- _YOUR GOAL_: Reproduce the records below exactly as given.

Stored data entries:
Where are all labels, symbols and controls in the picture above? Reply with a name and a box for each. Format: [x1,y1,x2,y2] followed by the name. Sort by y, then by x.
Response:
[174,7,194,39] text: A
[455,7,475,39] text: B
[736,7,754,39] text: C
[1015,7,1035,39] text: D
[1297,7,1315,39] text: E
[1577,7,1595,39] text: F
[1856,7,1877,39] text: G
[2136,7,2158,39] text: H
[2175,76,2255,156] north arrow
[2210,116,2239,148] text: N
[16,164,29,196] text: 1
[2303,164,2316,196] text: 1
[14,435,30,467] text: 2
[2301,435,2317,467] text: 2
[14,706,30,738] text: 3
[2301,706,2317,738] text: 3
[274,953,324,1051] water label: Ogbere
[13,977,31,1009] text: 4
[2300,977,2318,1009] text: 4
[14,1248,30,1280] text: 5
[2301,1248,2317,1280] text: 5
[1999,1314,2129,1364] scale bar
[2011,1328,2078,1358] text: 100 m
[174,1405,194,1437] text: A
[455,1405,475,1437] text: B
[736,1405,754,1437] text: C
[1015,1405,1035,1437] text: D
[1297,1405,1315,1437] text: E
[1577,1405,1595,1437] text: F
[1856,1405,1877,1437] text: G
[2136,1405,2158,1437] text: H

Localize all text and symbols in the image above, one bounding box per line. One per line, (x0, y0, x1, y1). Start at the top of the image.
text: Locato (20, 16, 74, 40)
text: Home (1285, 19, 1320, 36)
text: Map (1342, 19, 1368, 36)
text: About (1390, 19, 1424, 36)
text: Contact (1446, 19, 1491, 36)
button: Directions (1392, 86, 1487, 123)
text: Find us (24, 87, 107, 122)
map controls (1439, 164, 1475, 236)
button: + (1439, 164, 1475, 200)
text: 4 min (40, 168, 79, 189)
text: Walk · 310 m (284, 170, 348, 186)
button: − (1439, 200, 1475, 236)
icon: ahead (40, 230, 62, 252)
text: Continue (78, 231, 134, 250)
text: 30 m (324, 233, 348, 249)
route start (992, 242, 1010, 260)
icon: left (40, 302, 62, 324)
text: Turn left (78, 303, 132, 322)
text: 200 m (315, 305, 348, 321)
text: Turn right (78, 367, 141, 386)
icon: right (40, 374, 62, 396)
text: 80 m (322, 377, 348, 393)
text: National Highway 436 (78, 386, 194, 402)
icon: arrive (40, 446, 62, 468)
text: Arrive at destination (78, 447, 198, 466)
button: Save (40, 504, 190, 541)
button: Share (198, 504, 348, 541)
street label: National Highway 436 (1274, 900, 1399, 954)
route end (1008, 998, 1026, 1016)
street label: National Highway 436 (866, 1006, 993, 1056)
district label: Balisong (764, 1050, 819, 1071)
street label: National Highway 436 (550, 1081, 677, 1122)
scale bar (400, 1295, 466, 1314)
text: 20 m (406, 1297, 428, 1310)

- _RESULT OF THE TASK_:
Where are all labels, symbols and controls in the picture above? Reply with a name and a box for each. Format: [x1,y1,x2,y2] followed by the name. Sort by y, then by x.
Response:
[174,7,194,39] text: A
[455,7,475,39] text: B
[736,7,754,39] text: C
[1015,7,1035,39] text: D
[1297,7,1315,39] text: E
[1577,7,1595,39] text: F
[1856,7,1877,39] text: G
[2136,7,2158,39] text: H
[2175,76,2255,156] north arrow
[2210,116,2239,148] text: N
[16,164,29,196] text: 1
[2303,164,2316,196] text: 1
[14,435,30,467] text: 2
[2301,435,2317,467] text: 2
[14,706,30,738] text: 3
[2301,706,2317,738] text: 3
[274,953,324,1051] water label: Ogbere
[13,977,31,1009] text: 4
[2300,977,2318,1009] text: 4
[14,1248,30,1280] text: 5
[2301,1248,2317,1280] text: 5
[1999,1314,2129,1364] scale bar
[2011,1328,2078,1358] text: 100 m
[174,1405,194,1437] text: A
[455,1405,475,1437] text: B
[736,1405,754,1437] text: C
[1015,1405,1035,1437] text: D
[1297,1405,1315,1437] text: E
[1577,1405,1595,1437] text: F
[1856,1405,1877,1437] text: G
[2136,1405,2158,1437] text: H

Localize all text and symbols in the image above, one bounding box per line. One per line, (x0, y0, x1, y1). Start at the top of the image.
text: Locato (20, 16, 74, 40)
text: Home (1285, 19, 1320, 36)
text: Map (1342, 19, 1368, 36)
text: About (1390, 19, 1424, 36)
text: Contact (1446, 19, 1491, 36)
button: Directions (1392, 86, 1487, 123)
text: Find us (24, 87, 107, 122)
map controls (1439, 164, 1475, 236)
button: + (1439, 164, 1475, 200)
text: 4 min (40, 168, 79, 189)
text: Walk · 310 m (284, 170, 348, 186)
button: − (1439, 200, 1475, 236)
icon: ahead (40, 230, 62, 252)
text: Continue (78, 231, 134, 250)
text: 30 m (324, 233, 348, 249)
route start (992, 242, 1010, 260)
icon: left (40, 302, 62, 324)
text: Turn left (78, 303, 132, 322)
text: 200 m (315, 305, 348, 321)
text: Turn right (78, 367, 141, 386)
icon: right (40, 374, 62, 396)
text: 80 m (322, 377, 348, 393)
text: National Highway 436 (78, 386, 194, 402)
icon: arrive (40, 446, 62, 468)
text: Arrive at destination (78, 447, 198, 466)
button: Save (40, 504, 190, 541)
button: Share (198, 504, 348, 541)
street label: National Highway 436 (1274, 900, 1399, 954)
route end (1008, 998, 1026, 1016)
street label: National Highway 436 (866, 1006, 993, 1056)
district label: Balisong (764, 1050, 819, 1071)
street label: National Highway 436 (550, 1081, 677, 1122)
scale bar (400, 1295, 466, 1314)
text: 20 m (406, 1297, 428, 1310)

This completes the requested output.